Free module bases

The class FreeModuleBasis implements bases on a free module \(M\) of finite rank over a commutative ring, while the class FreeModuleCoBasis implements the dual bases (i.e. bases of the dual module \(M^*\)).

AUTHORS:

  • Eric Gourgoulhon, Michal Bejger (2014-2015): initial version

  • Travis Scrimshaw (2016): ABC Basis_abstract and list functionality for bases (Issue #20770)

  • Eric Gourgoulhon (2018): some refactoring and more functionalities in the choice of symbols for basis elements (Issue #24792)

REFERENCES:

class sage.tensor.modules.free_module_basis.Basis_abstract(fmodule, symbol, latex_symbol, indices, latex_indices)[source]

Bases: UniqueRepresentation, AbstractFamily

Abstract base class for (dual) bases of free modules.

A basis is an AbstractFamily, hence like collections.abc.Mapping subclasses such as dict, it is an associative Container, providing methods keys(), values(), and items(). Thus, e[i] returns the element of the basis e indexed by the key i. However, in contrast to Mapping subclasses, not the keys() but the values() are considered the elements.

EXAMPLES:

sage: M = FiniteRankFreeModule(ZZ, 3, name='M', start_index=1)
sage: e = M.basis('e'); e
Basis (e_1,e_2,e_3) on the Rank-3 free module M over the Integer Ring
sage: list(e)
[Element e_1 of the Rank-3 free module M over the Integer Ring,
Element e_2 of the Rank-3 free module M over the Integer Ring,
Element e_3 of the Rank-3 free module M over the Integer Ring]
sage: e.category()
Category of facade finite enumerated sets
sage: list(e.keys())
[1, 2, 3]
sage: list(e.values())
[Element e_1 of the Rank-3 free module M over the Integer Ring,
Element e_2 of the Rank-3 free module M over the Integer Ring,
Element e_3 of the Rank-3 free module M over the Integer Ring]
sage: list(e.items())
[(1, Element e_1 of the Rank-3 free module M over the Integer Ring),
(2, Element e_2 of the Rank-3 free module M over the Integer Ring),
(3, Element e_3 of the Rank-3 free module M over the Integer Ring)]
>>> from sage.all import *
>>> M = FiniteRankFreeModule(ZZ, Integer(3), name='M', start_index=Integer(1))
>>> e = M.basis('e'); e
Basis (e_1,e_2,e_3) on the Rank-3 free module M over the Integer Ring
>>> list(e)
[Element e_1 of the Rank-3 free module M over the Integer Ring,
Element e_2 of the Rank-3 free module M over the Integer Ring,
Element e_3 of the Rank-3 free module M over the Integer Ring]
>>> e.category()
Category of facade finite enumerated sets
>>> list(e.keys())

DATASET EXTRACT.
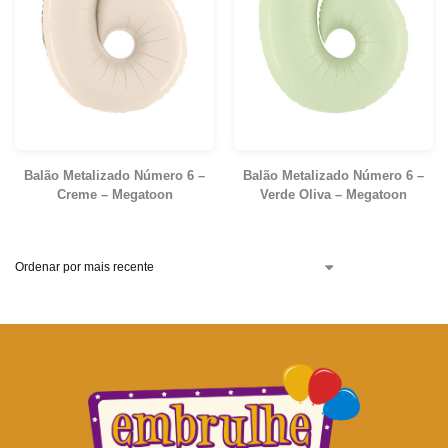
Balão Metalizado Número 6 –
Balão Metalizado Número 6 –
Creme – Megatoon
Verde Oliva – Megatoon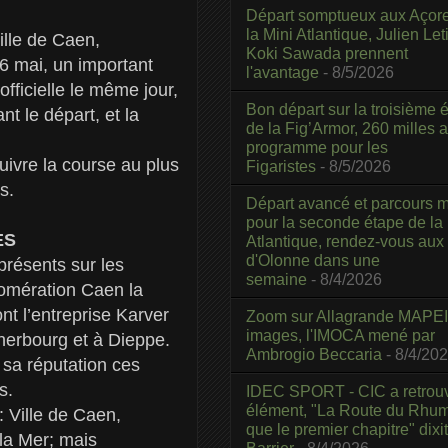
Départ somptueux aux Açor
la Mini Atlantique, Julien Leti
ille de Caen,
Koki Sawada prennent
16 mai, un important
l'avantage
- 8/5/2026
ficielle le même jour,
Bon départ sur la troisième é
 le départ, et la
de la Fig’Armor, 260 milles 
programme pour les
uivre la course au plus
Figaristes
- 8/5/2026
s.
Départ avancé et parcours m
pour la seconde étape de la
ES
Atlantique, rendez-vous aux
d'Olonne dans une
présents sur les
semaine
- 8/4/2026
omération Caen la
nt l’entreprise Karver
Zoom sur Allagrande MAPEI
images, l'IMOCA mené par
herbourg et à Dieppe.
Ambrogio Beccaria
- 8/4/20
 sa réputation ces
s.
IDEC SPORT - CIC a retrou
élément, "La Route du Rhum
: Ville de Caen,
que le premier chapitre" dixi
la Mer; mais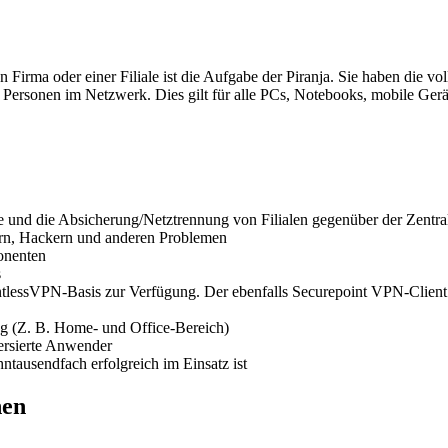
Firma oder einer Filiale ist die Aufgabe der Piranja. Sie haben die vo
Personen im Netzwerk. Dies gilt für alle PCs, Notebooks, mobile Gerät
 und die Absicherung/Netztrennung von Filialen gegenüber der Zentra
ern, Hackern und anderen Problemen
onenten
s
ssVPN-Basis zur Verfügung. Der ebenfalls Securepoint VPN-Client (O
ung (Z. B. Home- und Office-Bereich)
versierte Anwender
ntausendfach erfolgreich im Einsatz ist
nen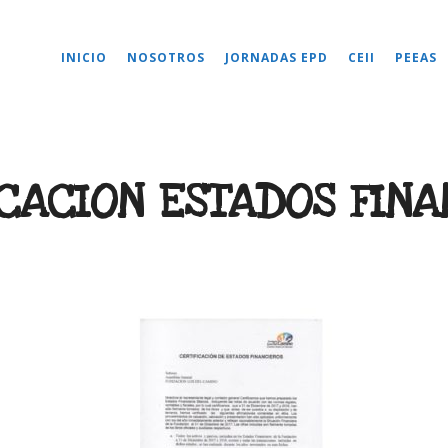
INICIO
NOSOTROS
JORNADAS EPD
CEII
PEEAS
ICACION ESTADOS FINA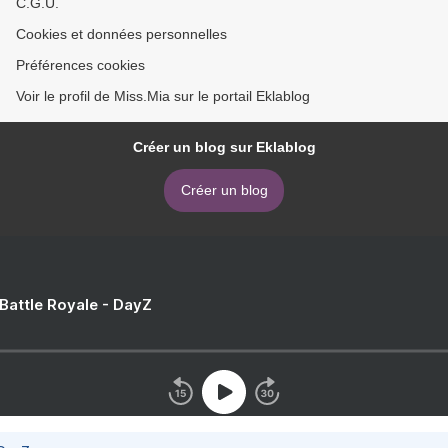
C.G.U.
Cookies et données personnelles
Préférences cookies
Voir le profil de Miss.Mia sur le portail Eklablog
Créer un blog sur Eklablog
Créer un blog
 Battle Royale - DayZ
...
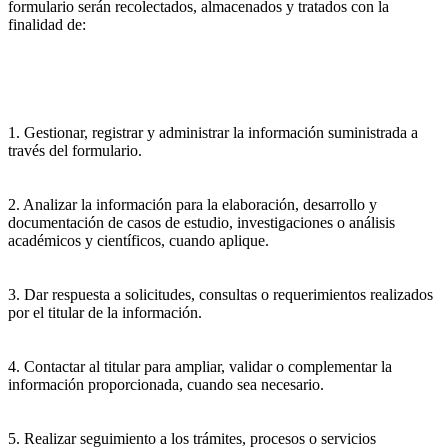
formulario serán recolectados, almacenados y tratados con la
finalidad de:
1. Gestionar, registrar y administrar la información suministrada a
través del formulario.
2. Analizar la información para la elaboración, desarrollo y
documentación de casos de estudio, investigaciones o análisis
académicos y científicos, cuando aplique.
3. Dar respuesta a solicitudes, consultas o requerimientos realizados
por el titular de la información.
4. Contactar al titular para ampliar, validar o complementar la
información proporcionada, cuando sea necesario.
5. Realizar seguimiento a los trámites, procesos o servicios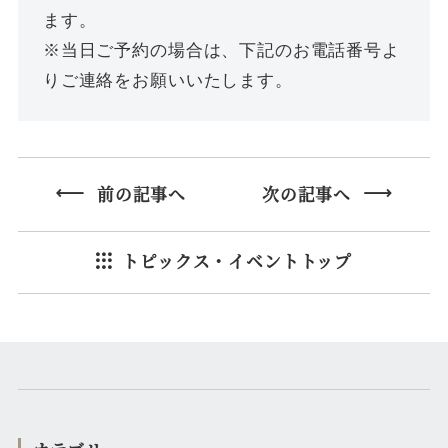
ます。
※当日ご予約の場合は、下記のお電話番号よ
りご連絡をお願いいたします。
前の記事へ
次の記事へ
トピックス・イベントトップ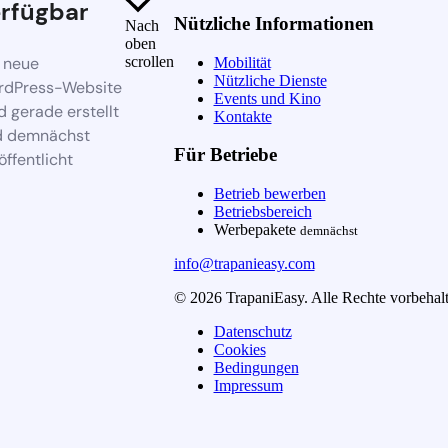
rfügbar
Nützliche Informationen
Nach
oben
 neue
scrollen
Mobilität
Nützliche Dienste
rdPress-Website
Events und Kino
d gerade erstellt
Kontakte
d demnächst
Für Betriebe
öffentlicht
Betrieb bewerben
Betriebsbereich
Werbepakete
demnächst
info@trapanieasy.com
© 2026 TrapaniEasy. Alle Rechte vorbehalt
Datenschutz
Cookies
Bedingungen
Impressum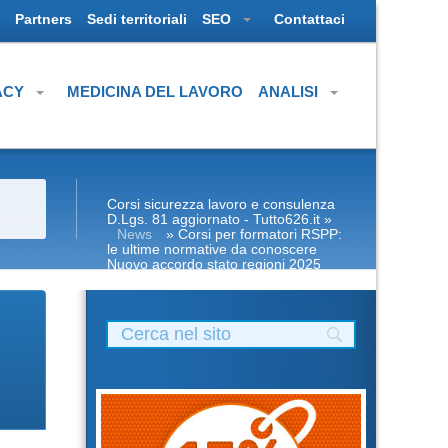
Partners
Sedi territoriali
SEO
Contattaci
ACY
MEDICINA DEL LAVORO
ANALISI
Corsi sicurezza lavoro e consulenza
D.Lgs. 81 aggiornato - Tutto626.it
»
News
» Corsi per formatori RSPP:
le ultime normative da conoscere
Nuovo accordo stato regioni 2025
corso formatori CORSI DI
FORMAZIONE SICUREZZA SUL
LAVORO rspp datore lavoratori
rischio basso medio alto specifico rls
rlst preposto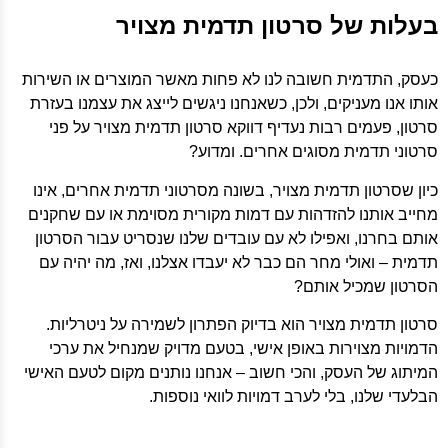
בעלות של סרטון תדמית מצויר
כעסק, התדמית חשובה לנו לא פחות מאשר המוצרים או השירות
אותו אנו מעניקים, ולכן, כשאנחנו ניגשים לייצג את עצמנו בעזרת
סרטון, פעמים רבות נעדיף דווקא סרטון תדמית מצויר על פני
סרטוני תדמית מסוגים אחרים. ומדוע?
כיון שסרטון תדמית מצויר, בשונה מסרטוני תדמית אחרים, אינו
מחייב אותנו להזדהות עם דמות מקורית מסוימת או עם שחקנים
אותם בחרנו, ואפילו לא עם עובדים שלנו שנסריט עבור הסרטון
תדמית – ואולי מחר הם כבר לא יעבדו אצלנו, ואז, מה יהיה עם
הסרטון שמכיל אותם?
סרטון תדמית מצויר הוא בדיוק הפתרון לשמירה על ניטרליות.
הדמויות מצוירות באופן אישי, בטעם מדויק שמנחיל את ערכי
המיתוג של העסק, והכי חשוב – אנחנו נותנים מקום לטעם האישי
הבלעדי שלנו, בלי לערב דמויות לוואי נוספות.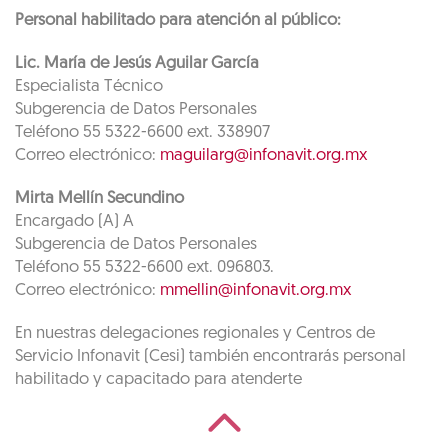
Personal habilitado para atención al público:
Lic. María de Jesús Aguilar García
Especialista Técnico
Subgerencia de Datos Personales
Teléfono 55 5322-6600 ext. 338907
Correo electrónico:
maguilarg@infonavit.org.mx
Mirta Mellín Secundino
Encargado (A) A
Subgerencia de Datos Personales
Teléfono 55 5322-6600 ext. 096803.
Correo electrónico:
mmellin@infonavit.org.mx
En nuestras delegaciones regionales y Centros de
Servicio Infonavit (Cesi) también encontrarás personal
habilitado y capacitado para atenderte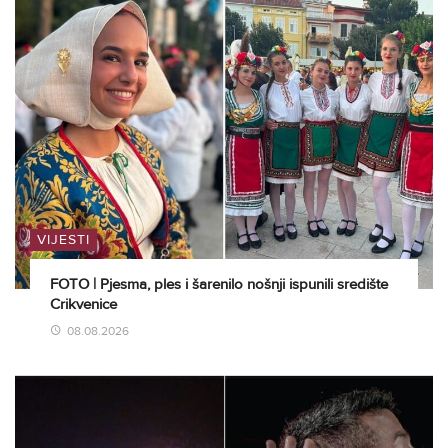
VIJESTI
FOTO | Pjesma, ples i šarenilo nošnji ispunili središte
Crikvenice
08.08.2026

TASKS AND EXERCISES.
[a] Answer each question from the free module bases text:
(i) Which class implements the dual bases?
(ii) What did Travis Scrimshaw contribute in 2016?
(iii) What does e.category() return in the example?
[b] Does each statement agree with the free module bases text? Answer yes or no and quote the deciding words.
(i) For a basis, the keys() rather than the values() are considered the elements.
(ii) The module M in the example has rank 3 over the Integer Ring.
(iii) Eric Gourgoulhon's 2018 work is tracked as Issue #20770.
[c] According to the free module bases text, why does e[i] return the element of the basis e indexed by the key i?
Rely only on the free module bases text.

EXPECTED RESPONSES.
[a]
(i) FreeModuleCoBasis
(ii) The ABC Basis_abstract and list functionality for bases (Issue #20770)
(iii) Category of facade finite enumerated sets

[b]
(i) No: "not the keys() but the values() are considered the elements."
(ii) Yes: "Basis (e_1,e_2,e_3) on the Rank-3 free module M over the Integer Ring"
(iii) No: "Eric Gourgoulhon (2018): some refactoring and more functionalities in the choice of symbols for basis elements (Issue #24792)"

[c] A basis is an AbstractFamily, so, like Mapping subclasses such as dict, it is an associative Container that provides the methods keys(), values() and items(). For that reason, indexing e with a key i returns the basis element stored under that key.